------ Data provided

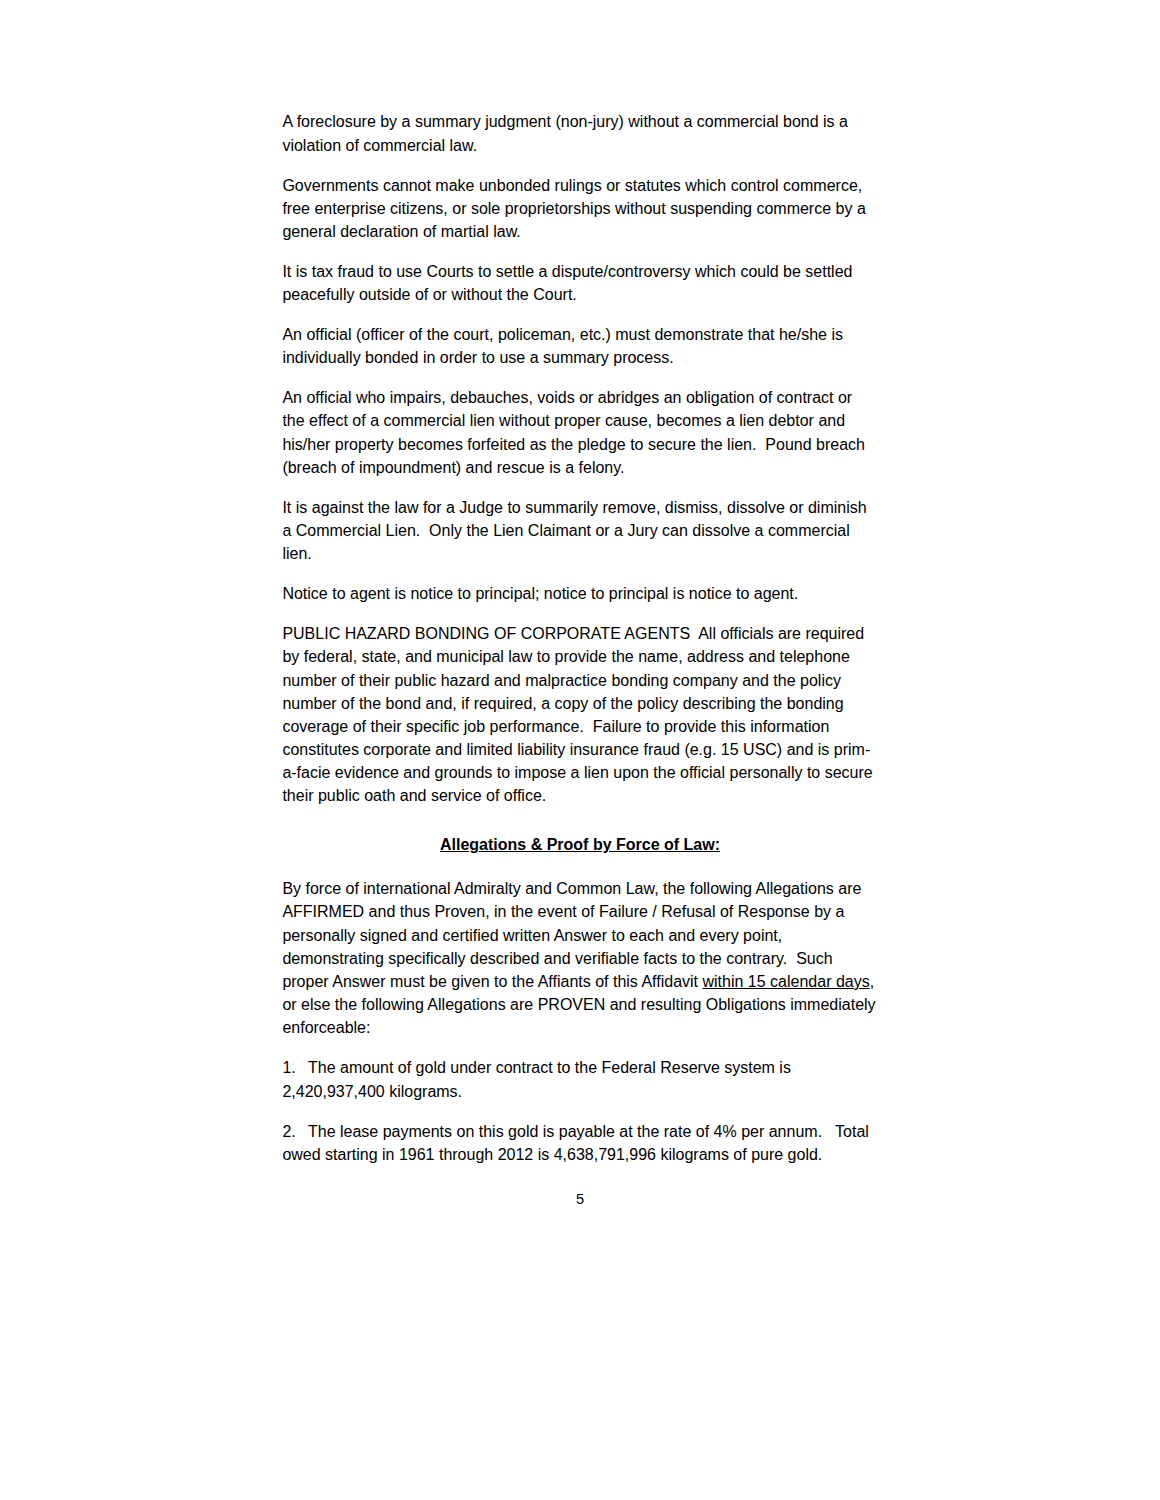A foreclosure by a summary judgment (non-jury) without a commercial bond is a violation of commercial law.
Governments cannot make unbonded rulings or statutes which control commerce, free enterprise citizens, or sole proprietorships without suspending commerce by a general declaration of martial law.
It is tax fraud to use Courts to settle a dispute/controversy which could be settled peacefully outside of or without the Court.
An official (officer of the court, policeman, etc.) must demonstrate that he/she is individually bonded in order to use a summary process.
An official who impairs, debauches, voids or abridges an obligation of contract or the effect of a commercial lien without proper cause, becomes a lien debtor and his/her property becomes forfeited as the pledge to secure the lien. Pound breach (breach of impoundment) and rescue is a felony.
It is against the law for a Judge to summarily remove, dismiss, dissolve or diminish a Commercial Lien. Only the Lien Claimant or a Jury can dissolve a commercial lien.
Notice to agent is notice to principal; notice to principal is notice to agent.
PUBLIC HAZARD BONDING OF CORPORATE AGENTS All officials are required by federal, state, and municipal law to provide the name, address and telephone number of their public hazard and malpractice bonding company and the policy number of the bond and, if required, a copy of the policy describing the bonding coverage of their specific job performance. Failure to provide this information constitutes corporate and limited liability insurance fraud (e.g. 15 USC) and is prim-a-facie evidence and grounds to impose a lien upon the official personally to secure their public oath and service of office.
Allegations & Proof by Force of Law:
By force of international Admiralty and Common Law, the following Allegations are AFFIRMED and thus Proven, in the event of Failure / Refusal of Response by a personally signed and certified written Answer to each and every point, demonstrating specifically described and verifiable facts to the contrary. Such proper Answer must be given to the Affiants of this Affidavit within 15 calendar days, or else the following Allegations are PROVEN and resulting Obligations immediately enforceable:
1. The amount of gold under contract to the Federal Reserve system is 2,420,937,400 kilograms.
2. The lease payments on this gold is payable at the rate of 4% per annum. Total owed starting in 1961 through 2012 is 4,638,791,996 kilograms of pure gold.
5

------------

◆ **To do**: Output a verbatim copy of all entries above; no pictures go in it.

◆ **Solution to this exercise**:
A foreclosure by a summary judgment (non-jury) without a commercial bond is a violation of commercial law.
Governments cannot make unbonded rulings or statutes which control commerce, free enterprise citizens, or sole proprietorships without suspending commerce by a general declaration of martial law.
It is tax fraud to use Courts to settle a dispute/controversy which could be settled peacefully outside of or without the Court.
An official (officer of the court, policeman, etc.) must demonstrate that he/she is individually bonded in order to use a summary process.
An official who impairs, debauches, voids or abridges an obligation of contract or the effect of a commercial lien without proper cause, becomes a lien debtor and his/her property becomes forfeited as the pledge to secure the lien. Pound breach (breach of impoundment) and rescue is a felony.
It is against the law for a Judge to summarily remove, dismiss, dissolve or diminish a Commercial Lien. Only the Lien Claimant or a Jury can dissolve a commercial lien.
Notice to agent is notice to principal; notice to principal is notice to agent.
PUBLIC HAZARD BONDING OF CORPORATE AGENTS All officials are required by federal, state, and municipal law to provide the name, address and telephone number of their public hazard and malpractice bonding company and the policy number of the bond and, if required, a copy of the policy describing the bonding coverage of their specific job performance. Failure to provide this information constitutes corporate and limited liability insurance fraud (e.g. 15 USC) and is prim-a-facie evidence and grounds to impose a lien upon the official personally to secure their public oath and service of office.
Allegations & Proof by Force of Law:
By force of international Admiralty and Common Law, the following Allegations are AFFIRMED and thus Proven, in the event of Failure / Refusal of Response by a personally signed and certified written Answer to each and every point, demonstrating specifically described and verifiable facts to the contrary. Such proper Answer must be given to the Affiants of this Affidavit within 15 calendar days, or else the following Allegations are PROVEN and resulting Obligations immediately enforceable:
1. The amount of gold under contract to the Federal Reserve system is 2,420,937,400 kilograms.
2. The lease payments on this gold is payable at the rate of 4% per annum. Total owed starting in 1961 through 2012 is 4,638,791,996 kilograms of pure gold.
5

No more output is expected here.